─── Text passage

Beverly Altimore - Thursday, December 17, 2015

Shippers say they will struggle to comply with a new requirement to weigh containers before they’re loaded on ships, a step carriers say will reduce accidents.

A new rule will require shippers to vouch for the weight of their containers. Underestimating container weights has been blamed for some recent maritime disasters, including the MSC Napoli, which suffered hull damage during a storm off the U.K. coast in 2007.



Dec. 4, 2015 11:20 a.m. EST

Retailers, manufacturers and farmers world-wide are protesting a new marine shipping safety rule they say will raise transport costs and cause delays at ports worldwide.

The rule, which kicks in next July in 171 countries, requires exporters to certify the weight of containers before they’re loaded onto ships. Carriers say accurate weights are needed because overloaded containers frequently damage cargo and even cause ships to capsize.

But shippers in many countries say they are ill-equipped to weigh so many containers. Some say they learned about the rule only recently and are still in the dark about key details, including how it will be enforced. In a survey of shippers, carriers, and others involved in global trade conducted by container booker Inttra Inc., 57% of respondents were only vaguely familiar or not aware of the rule, and nearly 60% did not believe shippers would be ready by July.

“The industry has been slow in making shippers aware,” said Juerg Bandle, senior vice president of sea freight for Swiss logistics company Kuehne + Nagel International AG. “Now the industry is under time pressure to implement. It will be very challenging.”

──────

● **What you have to do**
Turn the paragraph of the article about container weighing that opens with "But shippers in many countries" into a short bulleted list that keeps its main facts. Work only from the article about container weighing.

─── Data excerpts

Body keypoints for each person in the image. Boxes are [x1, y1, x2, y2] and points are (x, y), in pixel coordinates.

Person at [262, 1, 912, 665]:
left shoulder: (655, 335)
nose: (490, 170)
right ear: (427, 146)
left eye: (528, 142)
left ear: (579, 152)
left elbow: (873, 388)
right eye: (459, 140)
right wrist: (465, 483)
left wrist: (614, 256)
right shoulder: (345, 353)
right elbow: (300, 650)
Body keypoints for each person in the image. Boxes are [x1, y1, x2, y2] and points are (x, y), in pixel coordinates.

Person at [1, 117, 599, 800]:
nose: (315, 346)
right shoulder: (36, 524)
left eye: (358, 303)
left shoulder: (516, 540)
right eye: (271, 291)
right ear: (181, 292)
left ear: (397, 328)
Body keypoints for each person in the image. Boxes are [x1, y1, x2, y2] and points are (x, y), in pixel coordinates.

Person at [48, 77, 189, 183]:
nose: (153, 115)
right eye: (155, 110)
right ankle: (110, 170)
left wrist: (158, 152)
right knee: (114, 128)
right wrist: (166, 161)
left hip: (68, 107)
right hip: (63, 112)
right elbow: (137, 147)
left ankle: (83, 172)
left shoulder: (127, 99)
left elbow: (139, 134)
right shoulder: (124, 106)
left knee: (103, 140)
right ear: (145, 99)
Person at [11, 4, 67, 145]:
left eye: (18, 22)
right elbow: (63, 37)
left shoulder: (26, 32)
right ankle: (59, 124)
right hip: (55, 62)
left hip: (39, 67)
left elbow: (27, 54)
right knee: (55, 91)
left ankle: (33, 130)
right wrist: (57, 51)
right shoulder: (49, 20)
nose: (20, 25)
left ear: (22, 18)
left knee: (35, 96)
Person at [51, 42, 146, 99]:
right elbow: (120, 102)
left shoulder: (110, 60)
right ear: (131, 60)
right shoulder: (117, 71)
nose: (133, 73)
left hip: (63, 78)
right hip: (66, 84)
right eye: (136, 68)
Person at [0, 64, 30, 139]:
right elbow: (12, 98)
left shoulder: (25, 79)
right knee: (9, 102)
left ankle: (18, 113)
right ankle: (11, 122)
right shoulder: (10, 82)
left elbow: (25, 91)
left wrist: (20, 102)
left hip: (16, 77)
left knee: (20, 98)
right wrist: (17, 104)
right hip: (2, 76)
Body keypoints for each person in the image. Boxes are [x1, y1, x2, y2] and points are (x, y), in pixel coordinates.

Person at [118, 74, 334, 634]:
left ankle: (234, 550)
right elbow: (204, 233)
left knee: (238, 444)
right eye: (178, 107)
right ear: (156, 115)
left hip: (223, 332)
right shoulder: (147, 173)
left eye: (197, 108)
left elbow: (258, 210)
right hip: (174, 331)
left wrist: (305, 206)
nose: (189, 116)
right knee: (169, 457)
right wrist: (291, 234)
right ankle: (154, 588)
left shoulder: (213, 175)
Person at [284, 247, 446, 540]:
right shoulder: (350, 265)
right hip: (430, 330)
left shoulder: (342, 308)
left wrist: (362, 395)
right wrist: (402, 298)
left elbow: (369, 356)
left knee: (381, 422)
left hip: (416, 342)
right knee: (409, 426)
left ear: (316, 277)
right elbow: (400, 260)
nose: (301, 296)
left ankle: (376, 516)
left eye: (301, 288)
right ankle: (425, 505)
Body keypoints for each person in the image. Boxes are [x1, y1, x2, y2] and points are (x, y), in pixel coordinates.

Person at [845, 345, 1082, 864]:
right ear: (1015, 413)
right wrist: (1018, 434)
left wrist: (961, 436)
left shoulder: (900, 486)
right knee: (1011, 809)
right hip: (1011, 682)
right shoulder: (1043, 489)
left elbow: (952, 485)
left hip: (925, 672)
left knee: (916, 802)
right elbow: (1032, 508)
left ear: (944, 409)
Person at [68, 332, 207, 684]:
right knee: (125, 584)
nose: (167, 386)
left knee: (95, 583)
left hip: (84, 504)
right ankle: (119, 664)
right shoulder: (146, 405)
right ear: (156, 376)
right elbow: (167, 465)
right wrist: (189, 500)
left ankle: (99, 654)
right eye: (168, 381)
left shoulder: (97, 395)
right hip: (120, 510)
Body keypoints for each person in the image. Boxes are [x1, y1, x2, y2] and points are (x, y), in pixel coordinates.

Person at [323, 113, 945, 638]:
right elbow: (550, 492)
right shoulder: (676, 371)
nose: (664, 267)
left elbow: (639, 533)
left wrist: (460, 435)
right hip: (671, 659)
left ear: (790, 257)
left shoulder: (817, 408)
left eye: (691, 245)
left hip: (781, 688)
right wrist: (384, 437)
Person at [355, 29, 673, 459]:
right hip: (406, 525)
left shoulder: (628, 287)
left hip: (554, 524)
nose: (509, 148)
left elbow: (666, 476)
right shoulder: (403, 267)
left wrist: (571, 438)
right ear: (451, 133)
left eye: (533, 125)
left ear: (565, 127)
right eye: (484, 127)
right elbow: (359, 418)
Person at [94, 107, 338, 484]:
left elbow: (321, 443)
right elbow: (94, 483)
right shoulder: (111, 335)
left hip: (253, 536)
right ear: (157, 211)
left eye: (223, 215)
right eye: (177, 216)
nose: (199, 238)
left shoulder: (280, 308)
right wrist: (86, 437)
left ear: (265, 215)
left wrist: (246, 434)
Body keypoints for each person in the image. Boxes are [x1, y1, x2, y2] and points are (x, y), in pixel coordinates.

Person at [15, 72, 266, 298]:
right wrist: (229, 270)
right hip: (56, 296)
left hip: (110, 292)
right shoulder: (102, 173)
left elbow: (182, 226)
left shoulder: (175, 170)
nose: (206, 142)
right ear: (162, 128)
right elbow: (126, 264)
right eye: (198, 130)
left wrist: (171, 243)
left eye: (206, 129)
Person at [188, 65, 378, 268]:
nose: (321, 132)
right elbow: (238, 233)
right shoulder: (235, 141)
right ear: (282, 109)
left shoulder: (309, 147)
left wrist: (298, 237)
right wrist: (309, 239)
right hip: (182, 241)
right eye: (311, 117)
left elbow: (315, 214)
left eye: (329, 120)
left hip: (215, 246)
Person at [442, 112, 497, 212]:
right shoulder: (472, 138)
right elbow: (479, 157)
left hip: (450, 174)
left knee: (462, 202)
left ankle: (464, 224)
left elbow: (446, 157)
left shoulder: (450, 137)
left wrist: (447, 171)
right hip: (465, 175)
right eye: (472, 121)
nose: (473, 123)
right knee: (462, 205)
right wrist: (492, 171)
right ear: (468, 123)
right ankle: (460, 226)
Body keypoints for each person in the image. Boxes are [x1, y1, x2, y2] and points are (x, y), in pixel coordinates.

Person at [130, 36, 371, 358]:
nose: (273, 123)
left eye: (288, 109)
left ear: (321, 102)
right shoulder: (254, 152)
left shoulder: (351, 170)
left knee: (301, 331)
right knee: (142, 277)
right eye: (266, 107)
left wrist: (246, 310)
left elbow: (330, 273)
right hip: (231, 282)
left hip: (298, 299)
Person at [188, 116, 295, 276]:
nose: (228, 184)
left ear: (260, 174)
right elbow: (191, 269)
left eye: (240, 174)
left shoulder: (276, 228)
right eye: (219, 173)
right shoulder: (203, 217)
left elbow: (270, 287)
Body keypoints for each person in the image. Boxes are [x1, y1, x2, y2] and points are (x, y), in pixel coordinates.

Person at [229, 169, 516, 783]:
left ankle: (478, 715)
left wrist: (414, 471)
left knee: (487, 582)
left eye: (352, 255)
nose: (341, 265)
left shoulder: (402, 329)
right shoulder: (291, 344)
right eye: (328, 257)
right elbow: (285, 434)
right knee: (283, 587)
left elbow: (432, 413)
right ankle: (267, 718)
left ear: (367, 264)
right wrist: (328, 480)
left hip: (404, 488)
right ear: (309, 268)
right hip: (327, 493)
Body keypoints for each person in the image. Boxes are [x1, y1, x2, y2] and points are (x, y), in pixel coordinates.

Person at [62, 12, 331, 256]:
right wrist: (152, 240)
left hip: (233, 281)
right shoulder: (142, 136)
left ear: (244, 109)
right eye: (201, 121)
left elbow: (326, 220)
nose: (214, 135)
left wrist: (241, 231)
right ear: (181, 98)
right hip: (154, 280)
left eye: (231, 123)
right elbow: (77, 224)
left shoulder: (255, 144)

──────

● **Output**
- Shippers in many countries say they lack the means to weigh so many containers.
- Some learned of the rule only recently and still don't know key details, such as how it will be enforced.
- In an Inttra Inc. survey of shippers, carriers and others in global trade, 57% of respondents were only vaguely familiar with the rule or unaware of it.
- Nearly 60% did not believe shippers would be ready by July.